THE EXERCISE:
Quote the following lines word for word.

GIVEN RECORDS:
§
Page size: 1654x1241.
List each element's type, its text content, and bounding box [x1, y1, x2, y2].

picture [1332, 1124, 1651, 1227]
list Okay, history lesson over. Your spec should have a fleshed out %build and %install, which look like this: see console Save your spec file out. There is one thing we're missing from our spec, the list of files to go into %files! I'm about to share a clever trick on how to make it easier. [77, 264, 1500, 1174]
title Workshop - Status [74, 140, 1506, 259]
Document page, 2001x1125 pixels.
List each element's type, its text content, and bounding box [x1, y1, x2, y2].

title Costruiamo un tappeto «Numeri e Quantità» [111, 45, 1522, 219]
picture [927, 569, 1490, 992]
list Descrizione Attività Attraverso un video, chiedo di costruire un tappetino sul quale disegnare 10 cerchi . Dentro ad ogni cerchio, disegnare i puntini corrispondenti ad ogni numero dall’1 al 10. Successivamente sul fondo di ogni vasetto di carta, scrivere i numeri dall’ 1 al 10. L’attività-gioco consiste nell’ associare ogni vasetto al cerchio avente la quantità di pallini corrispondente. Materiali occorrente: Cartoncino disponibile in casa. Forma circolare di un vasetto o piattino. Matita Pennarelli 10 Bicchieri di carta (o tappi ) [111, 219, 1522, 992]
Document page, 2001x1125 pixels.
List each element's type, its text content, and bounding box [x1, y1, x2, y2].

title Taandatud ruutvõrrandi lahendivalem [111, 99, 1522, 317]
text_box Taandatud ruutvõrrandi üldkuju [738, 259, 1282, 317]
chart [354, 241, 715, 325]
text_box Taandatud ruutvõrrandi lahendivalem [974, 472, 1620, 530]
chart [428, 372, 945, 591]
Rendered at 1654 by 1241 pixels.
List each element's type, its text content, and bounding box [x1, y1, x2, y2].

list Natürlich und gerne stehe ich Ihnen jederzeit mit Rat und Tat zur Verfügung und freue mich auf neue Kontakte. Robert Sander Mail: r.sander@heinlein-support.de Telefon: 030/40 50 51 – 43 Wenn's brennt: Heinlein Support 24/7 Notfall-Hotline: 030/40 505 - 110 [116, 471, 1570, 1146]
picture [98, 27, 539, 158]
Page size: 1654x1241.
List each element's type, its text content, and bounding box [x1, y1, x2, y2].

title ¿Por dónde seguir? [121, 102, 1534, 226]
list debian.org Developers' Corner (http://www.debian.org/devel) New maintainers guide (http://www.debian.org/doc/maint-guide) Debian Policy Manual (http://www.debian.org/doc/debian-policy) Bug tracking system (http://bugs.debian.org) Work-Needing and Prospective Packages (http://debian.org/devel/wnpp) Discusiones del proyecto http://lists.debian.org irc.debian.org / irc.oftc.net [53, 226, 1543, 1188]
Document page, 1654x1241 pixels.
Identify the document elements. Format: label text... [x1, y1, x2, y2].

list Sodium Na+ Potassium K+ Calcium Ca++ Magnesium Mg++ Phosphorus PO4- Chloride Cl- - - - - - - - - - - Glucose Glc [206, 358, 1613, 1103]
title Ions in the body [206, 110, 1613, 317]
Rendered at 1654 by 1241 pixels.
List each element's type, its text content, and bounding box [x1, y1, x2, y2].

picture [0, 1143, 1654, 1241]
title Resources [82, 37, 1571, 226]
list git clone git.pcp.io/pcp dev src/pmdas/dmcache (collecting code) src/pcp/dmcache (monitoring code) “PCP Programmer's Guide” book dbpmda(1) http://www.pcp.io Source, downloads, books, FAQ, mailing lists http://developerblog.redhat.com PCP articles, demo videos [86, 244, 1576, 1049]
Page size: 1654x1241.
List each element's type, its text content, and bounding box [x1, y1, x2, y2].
§
PROBLEM SOLUTION:
Page size: 1654x1241.
List each element's type, its text content, and bounding box [x1, y1, x2, y2].

picture [1332, 1124, 1651, 1227]
list Okay, history lesson over. Your spec should have a fleshed out %build and %install, which look like this: see console Save your spec file out. There is one thing we're missing from our spec, the list of files to go into %files! I'm about to share a clever trick on how to make it easier. [77, 264, 1500, 1174]
title Workshop - Status [74, 140, 1506, 259]
Document page, 2001x1125 pixels.
List each element's type, its text content, and bounding box [x1, y1, x2, y2].

title Costruiamo un tappeto «Numeri e Quantità» [111, 45, 1522, 219]
picture [927, 569, 1490, 992]
list Descrizione Attività Attraverso un video, chiedo di costruire un tappetino sul quale disegnare 10 cerchi . Dentro ad ogni cerchio, disegnare i puntini corrispondenti ad ogni numero dall’1 al 10. Successivamente sul fondo di ogni vasetto di carta, scrivere i numeri dall’ 1 al 10. L’attività-gioco consiste nell’ associare ogni vasetto al cerchio avente la quantità di pallini corrispondente. Materiali occorrente: Cartoncino disponibile in casa. Forma circolare di un vasetto o piattino. Matita Pennarelli 10 Bicchieri di carta (o tappi ) [111, 219, 1522, 992]
Document page, 2001x1125 pixels.
List each element's type, its text content, and bounding box [x1, y1, x2, y2].

title Taandatud ruutvõrrandi lahendivalem [111, 99, 1522, 317]
text_box Taandatud ruutvõrrandi üldkuju [738, 259, 1282, 317]
chart [354, 241, 715, 325]
text_box Taandatud ruutvõrrandi lahendivalem [974, 472, 1620, 530]
chart [428, 372, 945, 591]
Rendered at 1654 by 1241 pixels.
List each element's type, its text content, and bounding box [x1, y1, x2, y2].

list Natürlich und gerne stehe ich Ihnen jederzeit mit Rat und Tat zur Verfügung und freue mich auf neue Kontakte. Robert Sander Mail: r.sander@heinlein-support.de Telefon: 030/40 50 51 – 43 Wenn's brennt: Heinlein Support 24/7 Notfall-Hotline: 030/40 505 - 110 [116, 471, 1570, 1146]
picture [98, 27, 539, 158]
Page size: 1654x1241.
List each element's type, its text content, and bounding box [x1, y1, x2, y2].

title ¿Por dónde seguir? [121, 102, 1534, 226]
list debian.org Developers' Corner (http://www.debian.org/devel) New maintainers guide (http://www.debian.org/doc/maint-guide) Debian Policy Manual (http://www.debian.org/doc/debian-policy) Bug tracking system (http://bugs.debian.org) Work-Needing and Prospective Packages (http://debian.org/devel/wnpp) Discusiones del proyecto http://lists.debian.org irc.debian.org / irc.oftc.net [53, 226, 1543, 1188]
Document page, 1654x1241 pixels.
Identify the document elements. Format: label text... [x1, y1, x2, y2].

list Sodium Na+ Potassium K+ Calcium Ca++ Magnesium Mg++ Phosphorus PO4- Chloride Cl- - - - - - - - - - - Glucose Glc [206, 358, 1613, 1103]
title Ions in the body [206, 110, 1613, 317]
Rendered at 1654 by 1241 pixels.
List each element's type, its text content, and bounding box [x1, y1, x2, y2].

picture [0, 1143, 1654, 1241]
title Resources [82, 37, 1571, 226]
list git clone git.pcp.io/pcp dev src/pmdas/dmcache (collecting code) src/pcp/dmcache (monitoring code) “PCP Programmer's Guide” book dbpmda(1) http://www.pcp.io Source, downloads, books, FAQ, mailing lists http://developerblog.redhat.com PCP articles, demo videos [86, 244, 1576, 1049]
Page size: 1654x1241.
List each element's type, its text content, and bounding box [x1, y1, x2, y2].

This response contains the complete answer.